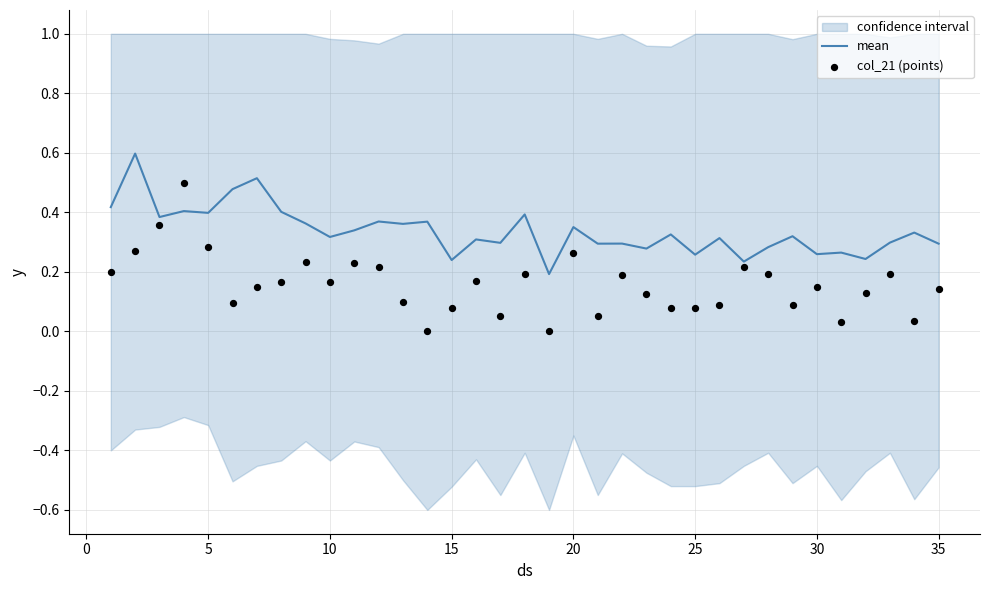

At how many categories does at least one series exceed 0?

35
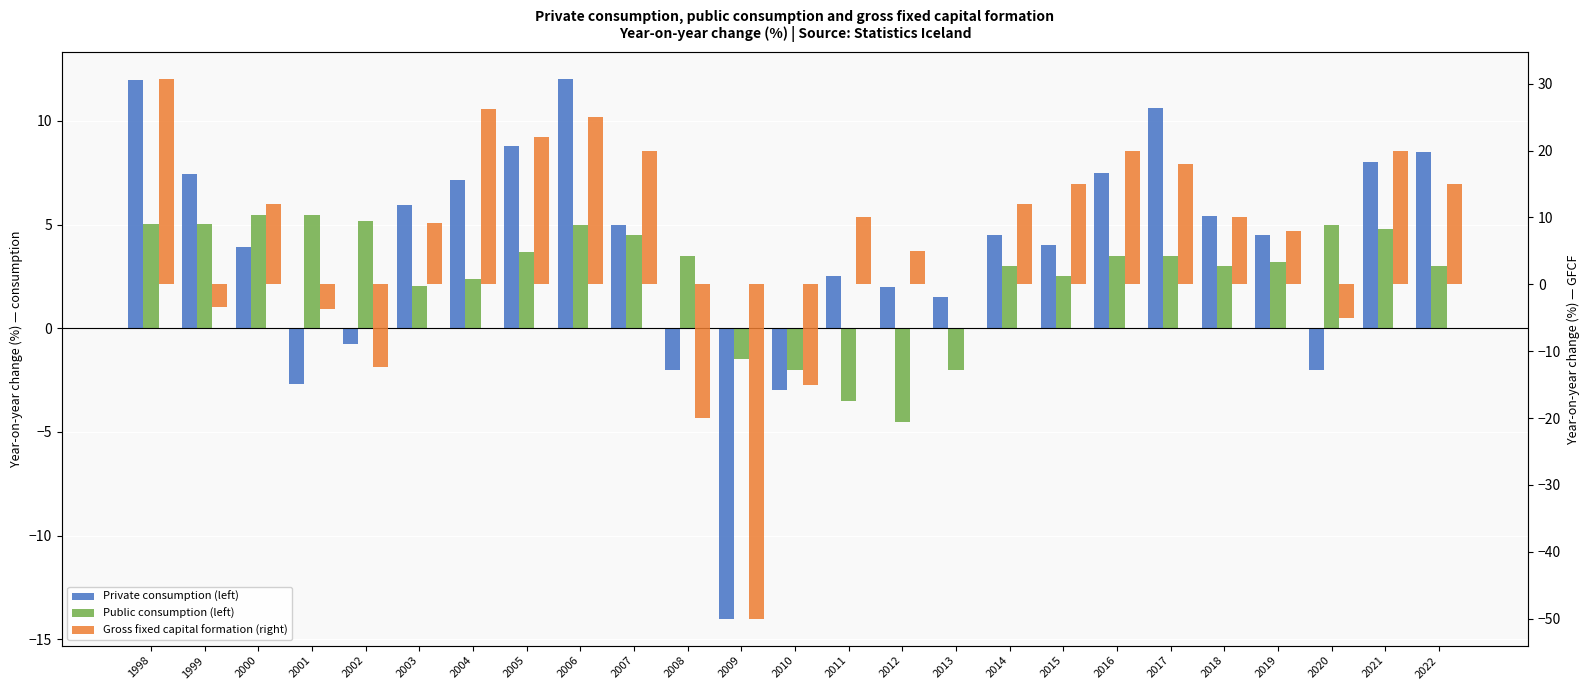

Reading left to right, transcribe all the data shown in this chart.

Private consumption (left): 1998=12.0	1999=7.4	2000=3.9	2001=-2.7	2002=-0.8	2003=5.9	2004=7.1	2005=8.8	2006=12.0	2007=5.0	2008=-2.0	2009=-14.0	2010=-3.0	2011=2.5	2012=2.0	2013=1.5	2014=4.5	2015=4.0	2016=7.5	2017=10.6	2018=5.4	2019=4.5	2020=-2.0	2021=8.0	2022=8.5
Public consumption (left): 1998=5.0	1999=5.0	2000=5.5	2001=5.5	2002=5.2	2003=2.0	2004=2.4	2005=3.7	2006=5.0	2007=4.5	2008=3.5	2009=-1.5	2010=-2.0	2011=-3.5	2012=-4.5	2013=-2.0	2014=3.0	2015=2.5	2016=3.5	2017=3.5	2018=3.0	2019=3.2	2020=5.0	2021=4.8	2022=3.0
Gross fixed capital formation (right): 1998=30.7	1999=-3.3	2000=12.0	2001=-3.8	2002=-12.3	2003=9.2	2004=26.2	2005=22.0	2006=25.0	2007=20.0	2008=-20.0	2009=-50.0	2010=-15.0	2011=10.0	2012=5.0	2013=0.0	2014=12.0	2015=15.0	2016=20.0	2017=18.0	2018=10.0	2019=8.0	2020=-5.0	2021=20.0	2022=15.0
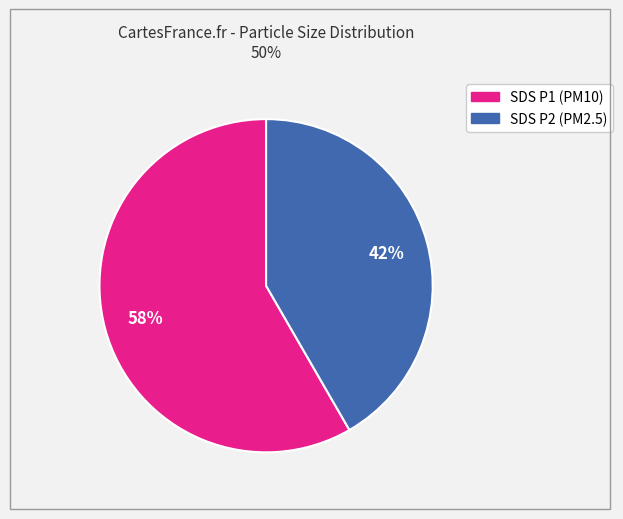

To the nearest percent, what portion does SDS P1 (PM10) represent?

58%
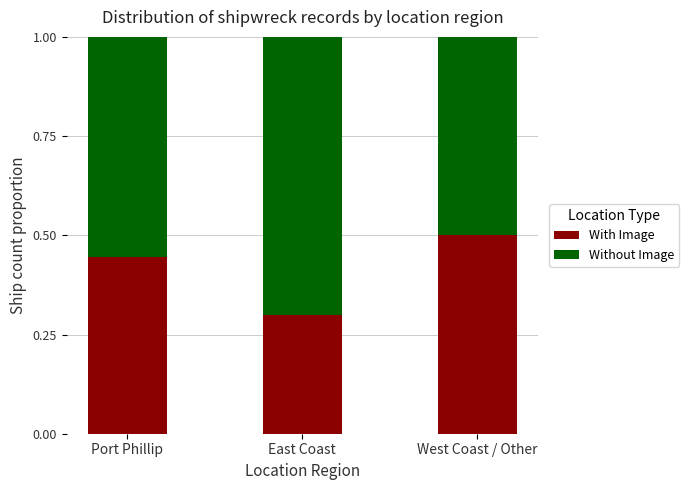

Rank the categories by With Image value from highest to lowest.

West Coast / Other, Port Phillip, East Coast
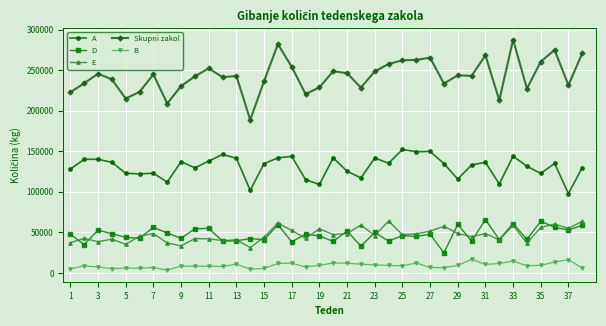

What is the maximum value shown in the chart?

287529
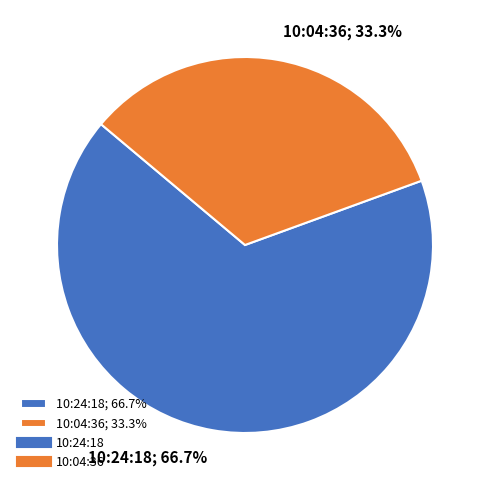

Rank the categories by value from lowest to highest.

10:04:36, 10:24:18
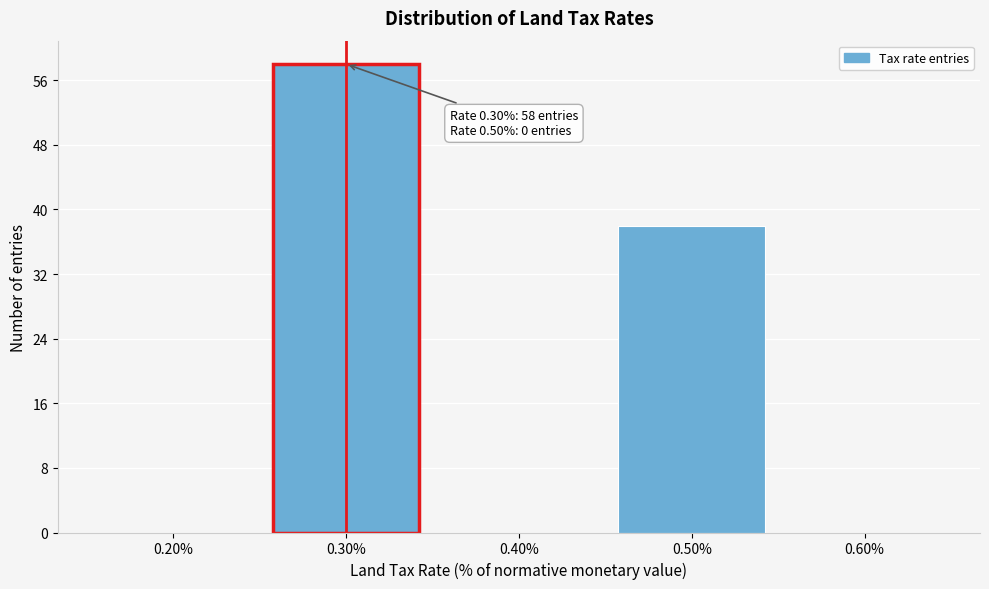

Reading left to right, list all the values displayed in this chart.

0.20%=0	0.30%=58	0.40%=0	0.50%=38	0.60%=0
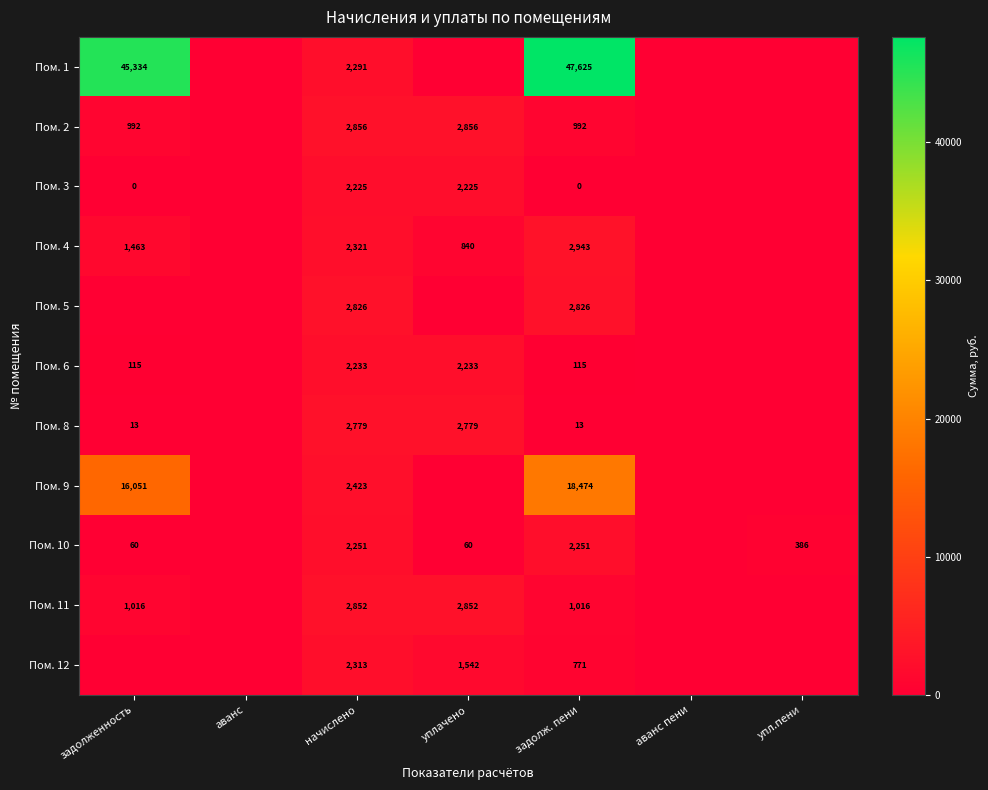

At начислено, list the series in order from largest to smallest.

Пом. 2, Пом. 11, Пом. 5, Пом. 8, Пом. 9, Пом. 4, Пом. 12, Пом. 1, Пом. 10, Пом. 6, Пом. 3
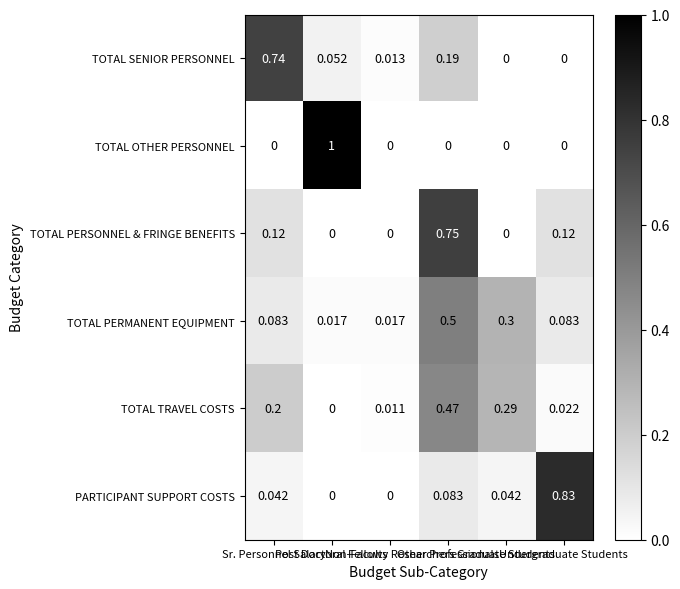

At which category is the sum across all series the highest?

Other Professionals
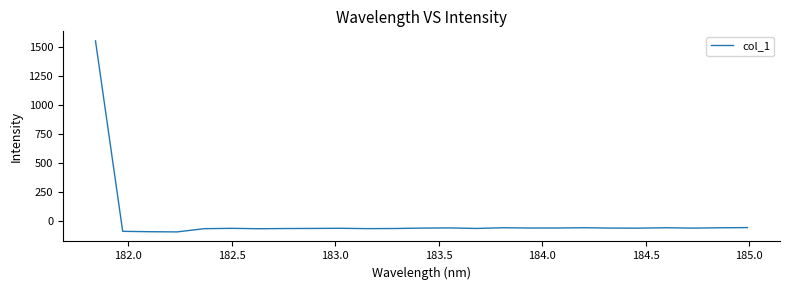

What is the minimum value shown in the chart?

-89.7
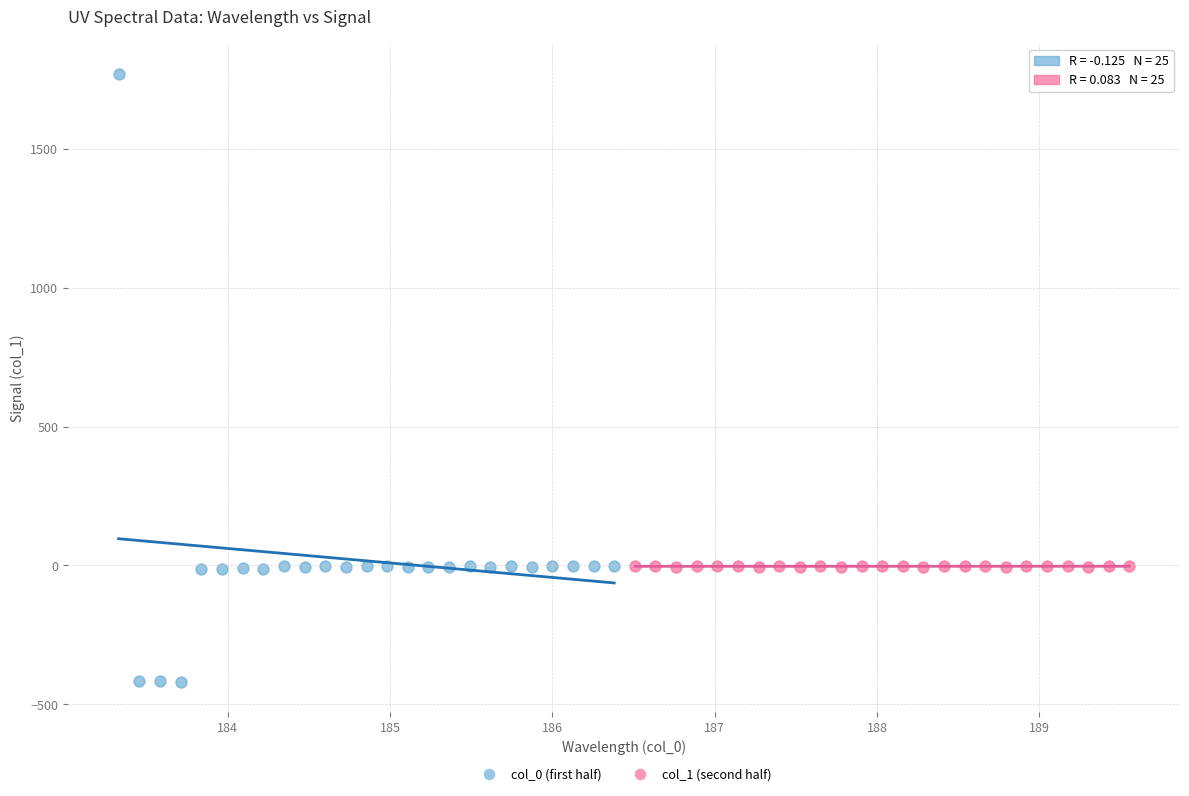

Which series has the largest Y range (max minus min)?

col_0 (first half)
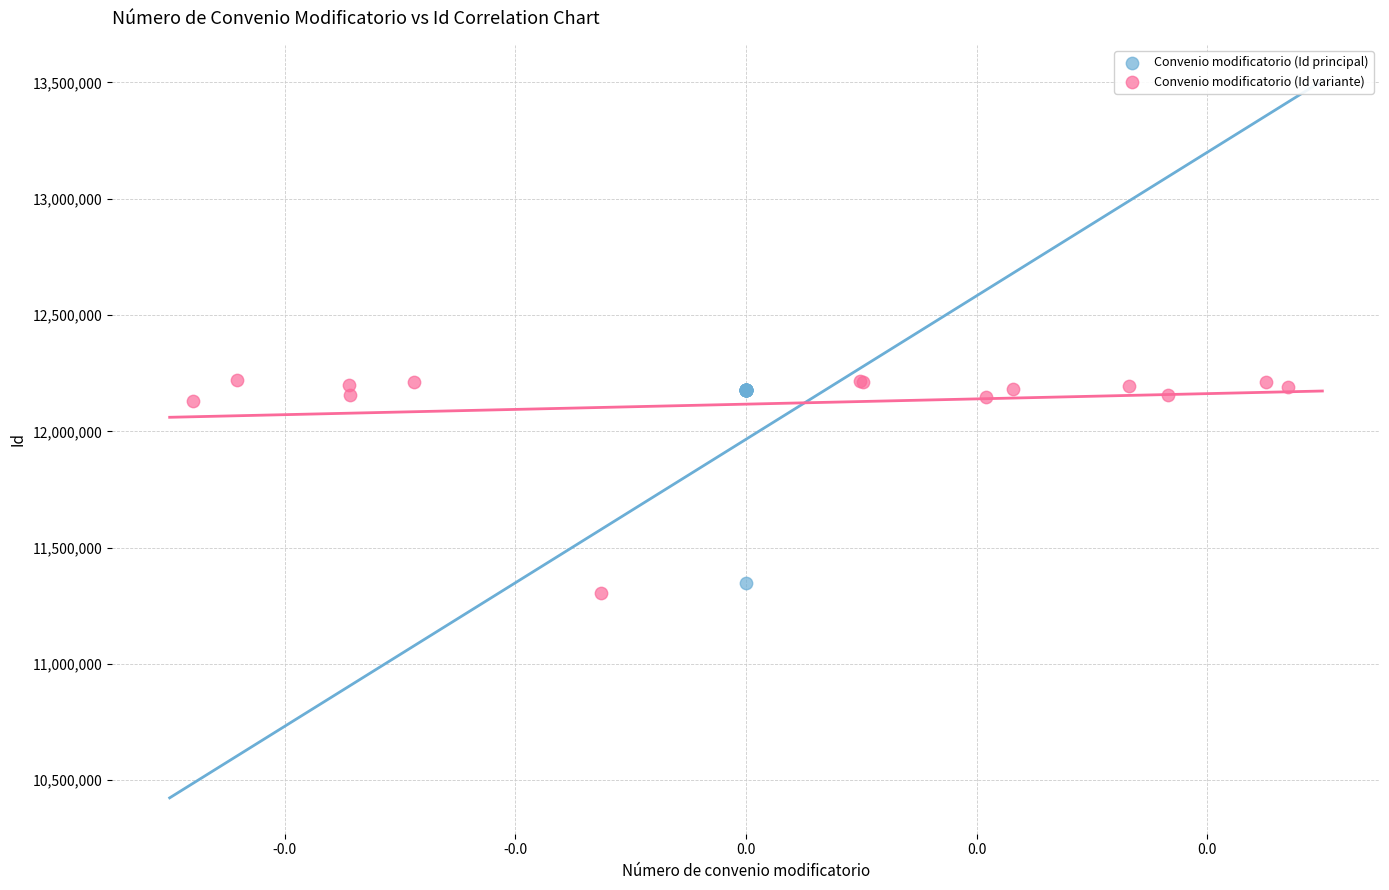

Which series has the largest Y range (max minus min)?

Convenio modificatorio (Id variante)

• • •

▶ What you need to do:
Please copy all of the data above line for line, leaving out the pictures.

▶ Your response:
At how many categories does at least one series exceed 0?

35

Reading left to right, transcribe all the data shown in this chart.

Private consumption (left): 1998=12.0	1999=7.4	2000=3.9	2001=-2.7	2002=-0.8	2003=5.9	2004=7.1	2005=8.8	2006=12.0	2007=5.0	2008=-2.0	2009=-14.0	2010=-3.0	2011=2.5	2012=2.0	2013=1.5	2014=4.5	2015=4.0	2016=7.5	2017=10.6	2018=5.4	2019=4.5	2020=-2.0	2021=8.0	2022=8.5
Public consumption (left): 1998=5.0	1999=5.0	2000=5.5	2001=5.5	2002=5.2	2003=2.0	2004=2.4	2005=3.7	2006=5.0	2007=4.5	2008=3.5	2009=-1.5	2010=-2.0	2011=-3.5	2012=-4.5	2013=-2.0	2014=3.0	2015=2.5	2016=3.5	2017=3.5	2018=3.0	2019=3.2	2020=5.0	2021=4.8	2022=3.0
Gross fixed capital formation (right): 1998=30.7	1999=-3.3	2000=12.0	2001=-3.8	2002=-12.3	2003=9.2	2004=26.2	2005=22.0	2006=25.0	2007=20.0	2008=-20.0	2009=-50.0	2010=-15.0	2011=10.0	2012=5.0	2013=0.0	2014=12.0	2015=15.0	2016=20.0	2017=18.0	2018=10.0	2019=8.0	2020=-5.0	2021=20.0	2022=15.0

To the nearest percent, what portion does SDS P1 (PM10) represent?

58%

Rank the categories by With Image value from highest to lowest.

West Coast / Other, Port Phillip, East Coast

What is the maximum value shown in the chart?

287529

Rank the categories by value from lowest to highest.

10:04:36, 10:24:18

Reading left to right, list all the values displayed in this chart.

0.20%=0	0.30%=58	0.40%=0	0.50%=38	0.60%=0

At начислено, list the series in order from largest to smallest.

Пом. 2, Пом. 11, Пом. 5, Пом. 8, Пом. 9, Пом. 4, Пом. 12, Пом. 1, Пом. 10, Пом. 6, Пом. 3

At which category is the sum across all series the highest?

Other Professionals

What is the minimum value shown in the chart?

-89.7

Which series has the largest Y range (max minus min)?

col_0 (first half)

Which series has the largest Y range (max minus min)?

Convenio modificatorio (Id variante)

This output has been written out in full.